> **WHAT YOU ARE ASKED TO DO**
Beginning with the line that contains "84, 139, 173]", reproduce every line through the end of the records below exactly, and leave the pictures out.

> **DATA FOR PROCESSING**
· · · · · · ·

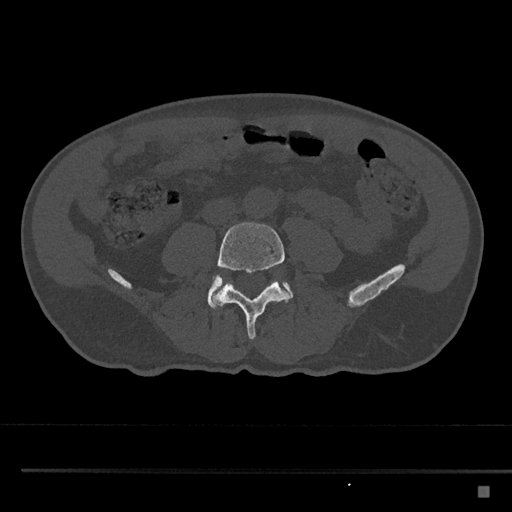
CT including the spine, one axial slice. Position 627 of 797 along the scan axis. Reconstruction kernel Br40s/3. 120 kVp. Bone window (W 1800 / L 400 HU). 0.5 mm slice thickness. 512 × 512 image matrix. Male patient, age 59 years. Case-level facts recorded for this patient, not image findings: primary cancer: prostate.
Annotated regions visible in this slice (semi-automatic segmentation, software-assisted and operator-edited):
- L4 vertebra: bounding box <212,222,290,339> (left, top, right, bottom; pixels)
- L5 vertebra: <207,275,294,309>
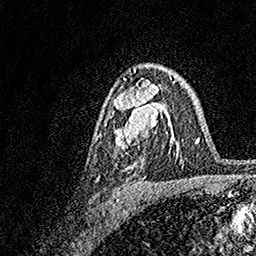
Breast MRI, one axial slice. Position 103 of 158 along the scan axis. Cropped to one breast. Dynamic contrast-enhanced series, time point 2 of 7 at this slice position (early post-contrast). 1.5 T. TE 3.5 ms, TR 7.2 ms. 1 mm slice thickness. 256 × 256 image matrix, field of view 165 × 165 mm. Female patient.
Outlined on this slice (semi-automatically segmented with operator editing):
- enhancing-tissue mask used for the functional tumour volume (all voxels passing the contrast-enhancement thresholds inside the analysis volume; usually the tumour): bounding box <114,75,174,150> (left, top, right, bottom; pixels)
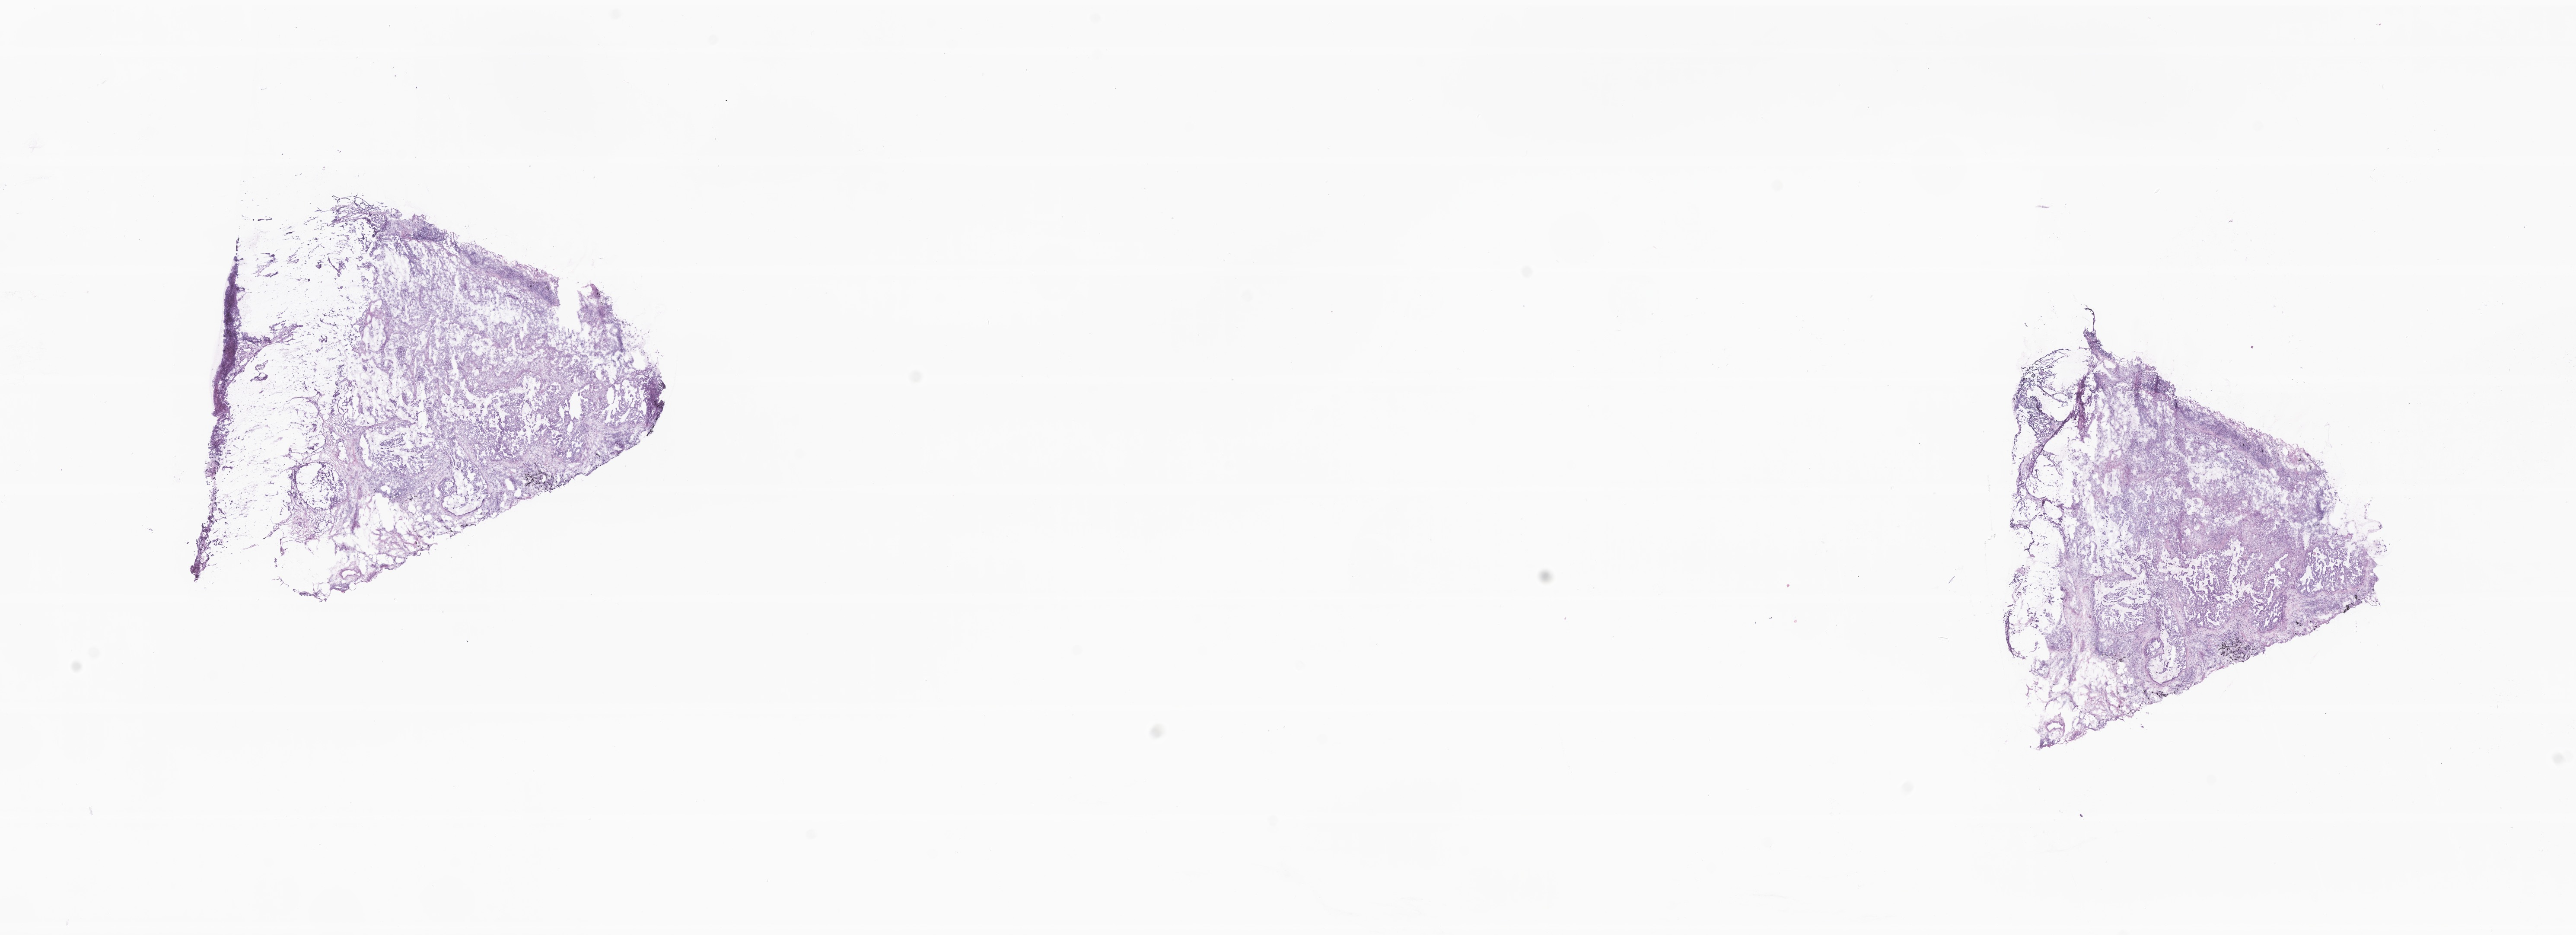
Haematoxylin and eosin whole-slide image — a low-resolution overview of the entire scanned area, about 25.1 x 9.1 mm, frozen section (tissue freezing medium), metastatic tumor tissue. Patient: male, age at initial diagnosis 72 years. Composition of this section per pathologist review: tumor cells 27%, tumor nuclei 70%, stromal cells 58%, necrosis 1%, normal cells 14%. Inflammatory infiltration, as recorded: lymphocyte infiltration 13%, monocyte infiltration 2%, neutrophil infiltration 0%.
Patient diagnosis (primary): Mucinous adenocarcinoma. Section: top of the tissue portion.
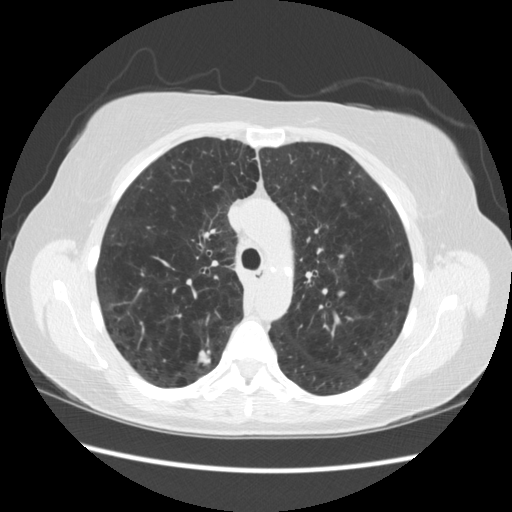
Axial slice from a low-dose chest CT screening exam. Third annual screen. Lung window (W 1500 / L -600 HU). 2.5 mm slice thickness. Slice 71 of 235 in the series. 512 × 512 image matrix, field of view 360 × 360 mm. Female, age 55 years at enrolment. Current smoker at enrolment.
Expert-annotated lung lesion, bounding box [x1, y1, x2, y2] px = [184, 336, 228, 374]. Reader record for this screening exam (exam-level; its link to the box is not recorded): non-calcified nodule or mass ≥4 mm, right upper lobe, 11 × 11 mm, poorly defined margins, soft tissue attenuation, pre-existing on the prior screen: no. Lung cancer was diagnosed 96 days after this screen: small cell carcinoma, NOS, right upper lobe.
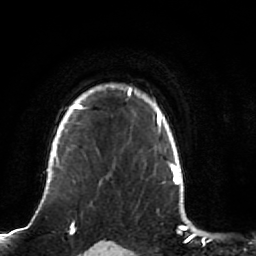
Breast MRI (dynamic contrast-enhanced), one axial slice. Position 71 of 80 along the scan axis. Cropped to one breast. Dynamic contrast-enhanced series, time point 2 of 7 at this slice position (early post-contrast). 1.5 T. TE 2.5 ms, TR 5.3 ms. 2 mm slice thickness. 256 × 256 image matrix, field of view 170 × 170 mm. Female patient.
Structures marked on this image (semi-automatically segmented with operator editing):
- enhancing-tissue mask used for the functional tumour volume (all voxels passing the contrast-enhancement thresholds inside the analysis volume; usually the tumour): bounding box [x1, y1, x2, y2] px = [51, 84, 139, 173]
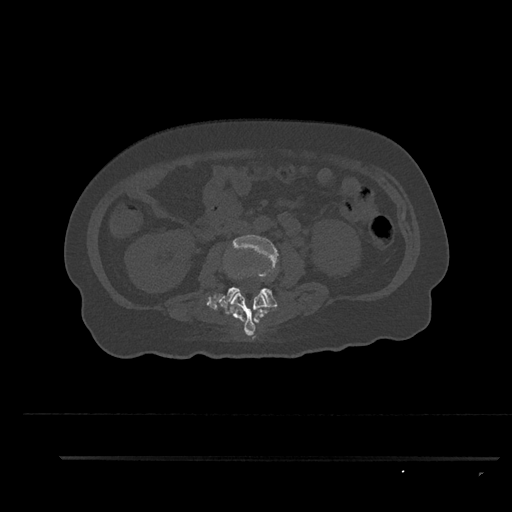
CT including the spine, one axial slice. Position 120 of 797 along the scan axis. Reconstruction kernel Br40s/3. 120 kVp. Bone window (W 1800 / L 400 HU). 0.5 mm slice thickness. 512 × 512 image matrix, field of view 408 × 408 mm. Female patient, age 44 years. Case-level facts recorded for this patient, not image findings: primary cancer: renal; vertebrae with lytic lesions (as recorded): L1.
Outlined on this slice (semi-automatically segmented with operator editing):
- L2 vertebra: bounding box [x1, y1, x2, y2] px = [225, 292, 269, 336]
- L3 vertebra: [220, 235, 279, 308]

· · · · · · ·

> **EXERCISE SOLUTION**
- enhancing-tissue mask used for the functional tumour volume (all voxels passing the contrast-enhancement thresholds inside the analysis volume; usually the tumour): bounding box [x1, y1, x2, y2] px = [51, 84, 139, 173]
CT including the spine, one axial slice. Position 120 of 797 along the scan axis. Reconstruction kernel Br40s/3. 120 kVp. Bone window (W 1800 / L 400 HU). 0.5 mm slice thickness. 512 × 512 image matrix, field of view 408 × 408 mm. Female patient, age 44 years. Case-level facts recorded for this patient, not image findings: primary cancer: renal; vertebrae with lytic lesions (as recorded): L1.
Outlined on this slice (semi-automatically segmented with operator editing):
- L2 vertebra: bounding box [x1, y1, x2, y2] px = [225, 292, 269, 336]
- L3 vertebra: [220, 235, 279, 308]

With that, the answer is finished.